In general. Bankruptcy Code §722 provides debtors with the right to redeem property. The redemption option is being exercised more often (as opposed to reaffirmation) because collateral loan balances are frequently much greater than the value of the underlying collateral, and, because redemption financing options are growing. The code states:
[a]n individual debtor may, whether or not the debtor has waived the right to redeem under this section, redeem tangible personal property intended primarily for personal, family, or household use, from a lien securing a dischargeable consumer debt, if such property is exempt under section 522 of this title or had been abandoned under section 554 of this title, by paying the holder of such lien the amount of the allowed secured claim of such holder that is secured by such lien in full at the time of redemption.
Financing options. In the past redemption has been rare, as what debtor in bankruptcy has the ability to raise money for a lump sum purchase price, and what lender would make such a loan? There is, however, an option available for debtors, and debtor attorneys are aware of it. The option is to borrow the redemption price from “specialized” lenders, such as the company called “722 Redemption Funding, Inc.” This company is based in Cincinnati, Ohio. The company has been in business for a number of years and has expanded into other states - Virginia is one of them. Once the loan is made, this company takes a non-purchase money security interest in the vehicle and has first priority since the debtor has redeemed from (and therefore extinguished) the lien if the prior lender. To add insult to injury, this company uses another Cincinnati company (Collateral Valuation Services, L.L.C.) to prepare a vehicle condition report in an effort to determine the lowest possible value for the vehicle. If you have yet to see redemption by this method, I am sure that you will see one soon.
How do you value the collateral? This is a good question that does not always have a clear answer. To make it complicated, the method for determining redemption value differs in Chapters 7 and 13.
To determine collateral value in Chapter 7 cases, the case law is clear that the retail value should be used. The law is not so clear, however, in Chapter 13 cases. In 2004 I tried two cases before Judge Tice in the United States Bankruptcy Court, Eastern District of Virginia, Richmond Virginia, involving this very issue. The debtors’ attorneys filed motions for redemption proposing to pay the trade-in value rather than the retail value. I objected to the motions, arguing that they were not proposed in good faith based upon these proposed values, and, that the creditors would be irreparably harmed. In doing the legal research it became clear that there was no preexisting Virginia decision controlling the decision, and that different states were taking different positions – some states use the wholesale value, some use the retail value, and, some use something other value determined by either an average of the two or utilizing other factors, such as the expected return to the creditor from a disposal of the collateral in a commercially reasonable manner. Of course I argued that it is unfair to place the entire burden and the risk of loss on the creditor, especially since it was the debtor who was in default! Ultimately, Judge Tice, having reviewed all of the tests applied across the country, wrote a detailed opinion. Judge Tice ruled that debtors should not be forced to redeem at retail valuation because the purpose of Bankruptcy Code §722 is to allow debtors to avoid having to pay the cost for replacing a vehicle. He ruled that a close approximation to the wholesale or liquidation value would be fair to creditors given the fact that creditors will save the cost of repossession and resale – that the redemption value should resemble an amount which the secured creditor would expect to recover upon the repossession and reasonable commercial disposition of the property.

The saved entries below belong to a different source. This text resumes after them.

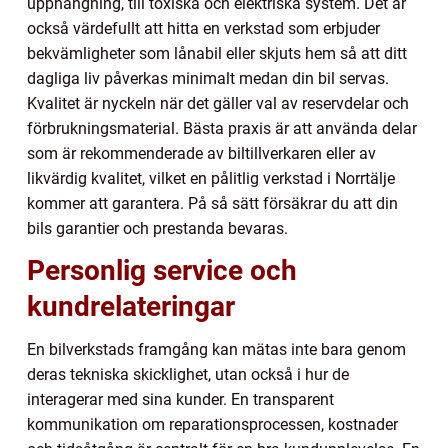
upphängning, till toxiska och elektriska system. Det är
också värdefullt att hitta en verkstad som erbjuder
bekvämligheter som lånabil eller skjuts hem så att ditt
dagliga liv påverkas minimalt medan din bil servas.
Kvalitet är nyckeln när det gäller val av reservdelar och
förbrukningsmaterial. Bästa praxis är att använda delar
som är rekommenderade av biltillverkaren eller av
likvärdig kvalitet, vilket en pålitlig verkstad i Norrtälje
kommer att garantera. På så sätt försäkrar du att din
bils garantier och prestanda bevaras.
Personlig service och
kundrelateringar
En bilverkstads framgång kan mätas inte bara genom
deras tekniska skicklighet, utan också i hur de
interagerar med sina kunder. En transparent
kommunikation om reparationsprocessen, kostnader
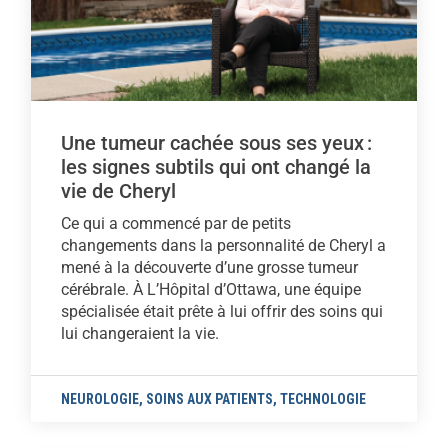
Une tumeur cachée sous ses yeux :
les signes subtils qui ont changé la
vie de Cheryl
Ce qui a commencé par de petits
changements dans la personnalité de Cheryl a
mené à la découverte d’une grosse tumeur
cérébrale. À L’Hôpital d’Ottawa, une équipe
spécialisée était prête à lui offrir des soins qui
lui changeraient la vie.
NEUROLOGIE
,
SOINS AUX PATIENTS
,
TECHNOLOGIE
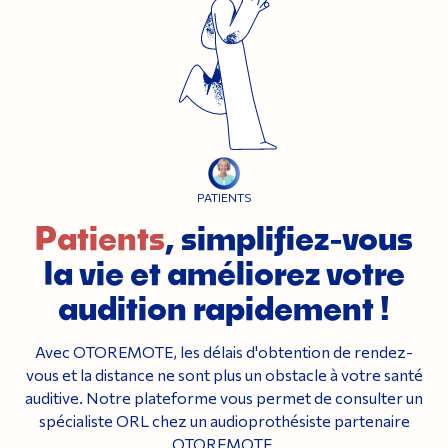
PATIENTS
Patients
, simplifiez-vous
la vie et améliorez votre
audition rapidement !
Avec OTOREMOTE, les délais d'obtention de rendez-
vous et la distance ne sont plus un obstacle à votre santé
auditive. Notre plateforme vous permet de consulter un
spécialiste ORL chez un audioprothésiste partenaire
OTOREMOTE.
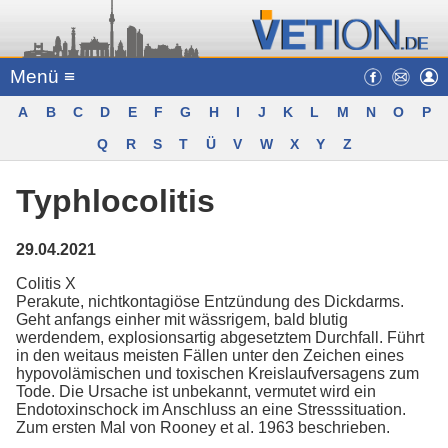
Menü ≡
A
B
C
D
E
F
G
H
I
J
K
L
M
N
O
P
Q
R
S
T
Ü
V
W
X
Y
Z
Typhlocolitis
29.04.2021
Colitis X
Perakute, nichtkontagiöse Entzündung des Dickdarms.
Geht anfangs einher mit wässrigem, bald blutig
werdendem, explosionsartig abgesetztem Durchfall. Führt
in den weitaus meisten Fällen unter den Zeichen eines
hypovolämischen und toxischen Kreislaufversagens zum
Tode. Die Ursache ist unbekannt, vermutet wird ein
Endotoxinschock im Anschluss an eine Stresssituation.
Zum ersten Mal von Rooney et al. 1963 beschrieben.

Since these decisions, the law has not become clearer. Judge Tice was presented with a similar issue in In re Hutchinson, where the court found that the fair redemption value was to be determined after considering the varying appraisals submitted. The court did not choose the trade in appraisal or the retail appraisal, but stated that debtors should not have been forced to redeem their car at a retail valuation (replacement value) of the property. Further, a close approximation to the wholesale or liquidation value was fair to the creditor in light of the fact that the repossession and resale costs would not have been incurred in light of the redemption. The court held that the redemption value should resemble an amount which the secured creditor would expect to recover upon repossession and reasonable commercial disposition of the property. The fair redemption value ultimately was determined to be a value between the trade in appraisal and the retail appraisal.